• INSTRUCTIONS FOR THE TASK: Please continue the forum thread below about growing blueberries in containers, starting right after its final line.

• EXCERPTED PASSAGE:
•••

# Hot house blueberries



## JSank80 (Apr 30, 2013)

Does anyone know if it is possible to grow blueberries in a hot house and in a container such as a 5 gallon bucket. We've tried many herbs, vegetables, and grains with much success, but never a berry bush. Any thoughts?


----------



## Meerkat (May 31, 2011)

So far ours is going good,they are in a 2 1/2 gal container.


----------



## *Andi (Nov 8, 2009)

My strawberries have done well but I have never tried other berries.


----------



## GaryS (Nov 15, 2011)

I would guess that most plants will grow in containers, but I have only grown blueberries in the ground. The first few years they produce very little fruit, so with containers you would expend a lot time, money and space for not much yield. I planted about a dozen one gallon plants and it was four or five years before I got enough berries to freeze a few pints. Even keeping them under netting during the most of the growing season, it was a constant battle with the robins to see who harvested the most berries.


----------



## CulexPipiens (Nov 17, 2010)

My parents had a blueberry bush in a 1 gallon bucket for a number of years. It never got that big but did, for its size, yield a decent amount each year. They didn't want to plant it as they were going to move... that was about ten years ago... and they're still in the same house.


----------



## Dixie (Sep 20, 2010)

Yes, you can. I would check into the dwarf blueberries but whatever you choose, check into two types because I know the big ones need a different type to cross pollinate


----------



## JSank80 (Apr 30, 2013)

•••

• DATA PROVIDED:
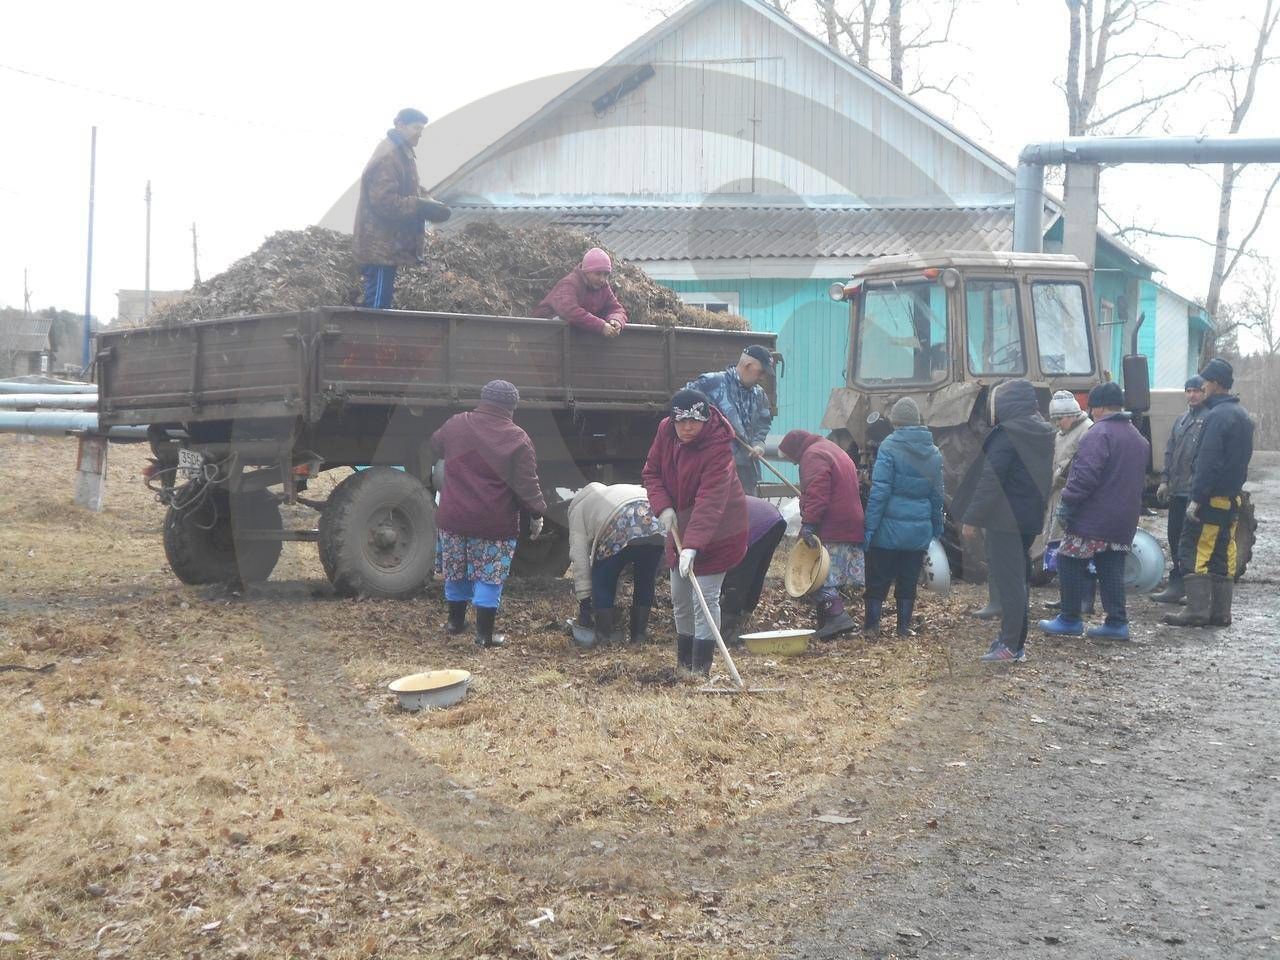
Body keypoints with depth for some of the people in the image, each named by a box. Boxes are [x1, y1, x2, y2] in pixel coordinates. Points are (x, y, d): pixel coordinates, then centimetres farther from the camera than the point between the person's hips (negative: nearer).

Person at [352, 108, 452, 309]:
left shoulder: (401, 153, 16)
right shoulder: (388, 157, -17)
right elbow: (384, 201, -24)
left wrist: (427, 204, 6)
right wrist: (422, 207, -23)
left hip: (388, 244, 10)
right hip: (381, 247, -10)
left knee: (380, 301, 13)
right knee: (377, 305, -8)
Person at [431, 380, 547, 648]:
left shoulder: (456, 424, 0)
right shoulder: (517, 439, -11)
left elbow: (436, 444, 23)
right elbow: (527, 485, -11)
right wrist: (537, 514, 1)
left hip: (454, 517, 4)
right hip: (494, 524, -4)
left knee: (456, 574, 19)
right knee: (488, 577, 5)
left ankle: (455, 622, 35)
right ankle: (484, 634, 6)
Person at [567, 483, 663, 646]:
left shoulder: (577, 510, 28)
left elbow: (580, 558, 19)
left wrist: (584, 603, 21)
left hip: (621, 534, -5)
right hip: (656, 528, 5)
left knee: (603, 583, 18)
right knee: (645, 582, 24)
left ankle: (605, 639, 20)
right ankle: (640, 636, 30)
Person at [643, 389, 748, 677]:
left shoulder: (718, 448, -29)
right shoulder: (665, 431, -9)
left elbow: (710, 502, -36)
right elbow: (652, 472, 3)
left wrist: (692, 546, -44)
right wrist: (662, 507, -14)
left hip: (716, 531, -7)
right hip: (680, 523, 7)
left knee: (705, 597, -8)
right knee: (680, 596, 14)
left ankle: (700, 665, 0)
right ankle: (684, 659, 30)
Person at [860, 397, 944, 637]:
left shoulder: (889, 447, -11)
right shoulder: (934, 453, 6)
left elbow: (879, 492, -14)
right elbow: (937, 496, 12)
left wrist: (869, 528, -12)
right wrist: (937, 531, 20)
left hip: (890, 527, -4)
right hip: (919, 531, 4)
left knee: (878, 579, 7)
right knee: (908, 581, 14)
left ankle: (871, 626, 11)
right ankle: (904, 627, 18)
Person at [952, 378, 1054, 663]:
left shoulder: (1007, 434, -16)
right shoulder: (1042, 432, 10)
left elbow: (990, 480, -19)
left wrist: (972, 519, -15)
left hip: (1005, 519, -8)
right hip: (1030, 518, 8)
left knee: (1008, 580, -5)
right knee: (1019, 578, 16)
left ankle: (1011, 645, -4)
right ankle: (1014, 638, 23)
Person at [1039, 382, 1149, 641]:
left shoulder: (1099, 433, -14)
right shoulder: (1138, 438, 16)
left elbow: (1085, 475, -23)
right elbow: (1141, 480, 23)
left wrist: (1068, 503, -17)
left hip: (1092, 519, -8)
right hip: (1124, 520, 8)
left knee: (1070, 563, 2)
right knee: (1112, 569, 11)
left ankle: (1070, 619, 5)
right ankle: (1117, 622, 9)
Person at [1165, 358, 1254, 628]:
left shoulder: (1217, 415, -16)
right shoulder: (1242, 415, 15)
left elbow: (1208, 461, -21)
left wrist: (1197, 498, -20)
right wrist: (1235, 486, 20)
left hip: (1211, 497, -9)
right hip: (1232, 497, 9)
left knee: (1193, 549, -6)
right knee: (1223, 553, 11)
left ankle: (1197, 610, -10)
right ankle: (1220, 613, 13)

•••

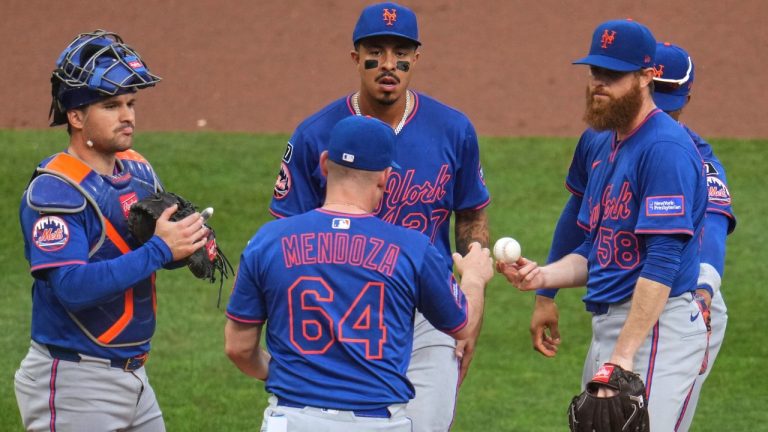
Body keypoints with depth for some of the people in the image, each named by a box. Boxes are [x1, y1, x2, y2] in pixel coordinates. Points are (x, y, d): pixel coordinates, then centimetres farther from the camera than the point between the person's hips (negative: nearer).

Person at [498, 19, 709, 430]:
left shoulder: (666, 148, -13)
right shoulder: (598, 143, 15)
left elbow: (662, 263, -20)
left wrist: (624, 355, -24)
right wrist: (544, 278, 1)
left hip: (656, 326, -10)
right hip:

•••

• ANSWER BOX:
Thank you everyone for the help. We have two in 5 gallon buckets, we'll let everyone know how well they do. We aren't expecting a yield this season, but getting the growing is the biggest step.


----------



## farmers (Jul 28, 2012)

Yes you can grow blueberries in large container. You need 55-60 gallon pots, which you can get at green houses. My grapes and blackberries are loaded this year. They do need some cold weather. Not freezing weather, the roots will freeze on you. I grow peach trees, lemon, orange, cherry trees in large pots. You need to use a time released fruit fertilizer on them. 
The strawberries, lemon, orange trees go into greenhouse. I live in Texas on sugar sand. Everything I plant in the ground


dies. You cannot keep enough water on them in the sand. Try some you never know, until you try


----------



## stanb999 (Nov 14, 2011)

Why would you grow them in a hot house? Blueberries like the cold. You would likely have an issue with it being too warm even outside.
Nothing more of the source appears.